Exercise aim:
Could you set down exactly the lines that start at the one containing "nose: (103, 89)" and end at the final line of the material below?

Record extracts:
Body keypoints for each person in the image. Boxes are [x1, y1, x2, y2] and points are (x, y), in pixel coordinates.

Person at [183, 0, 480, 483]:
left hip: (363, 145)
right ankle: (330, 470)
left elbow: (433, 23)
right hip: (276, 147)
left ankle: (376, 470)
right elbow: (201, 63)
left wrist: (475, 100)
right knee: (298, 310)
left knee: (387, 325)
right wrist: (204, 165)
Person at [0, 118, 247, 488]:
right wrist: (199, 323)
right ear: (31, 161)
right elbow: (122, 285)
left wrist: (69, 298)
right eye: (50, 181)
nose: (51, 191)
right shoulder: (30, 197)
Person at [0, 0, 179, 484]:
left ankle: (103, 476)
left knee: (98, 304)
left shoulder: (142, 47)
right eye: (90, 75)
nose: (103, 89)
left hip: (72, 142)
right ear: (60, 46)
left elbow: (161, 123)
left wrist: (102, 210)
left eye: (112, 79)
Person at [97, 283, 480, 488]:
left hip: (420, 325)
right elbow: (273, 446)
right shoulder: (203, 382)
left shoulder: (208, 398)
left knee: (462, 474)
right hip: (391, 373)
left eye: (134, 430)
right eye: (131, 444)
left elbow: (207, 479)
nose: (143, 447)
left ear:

Solution below:
nose: (103, 89)
left hip: (72, 142)
right ear: (60, 46)
left elbow: (161, 123)
left wrist: (102, 210)
left eye: (112, 79)
Person at [97, 283, 480, 488]:
left hip: (420, 325)
right elbow: (273, 446)
right shoulder: (203, 382)
left shoulder: (208, 398)
left knee: (462, 474)
right hip: (391, 373)
left eye: (134, 430)
right eye: (131, 444)
left elbow: (207, 479)
nose: (143, 447)
left ear:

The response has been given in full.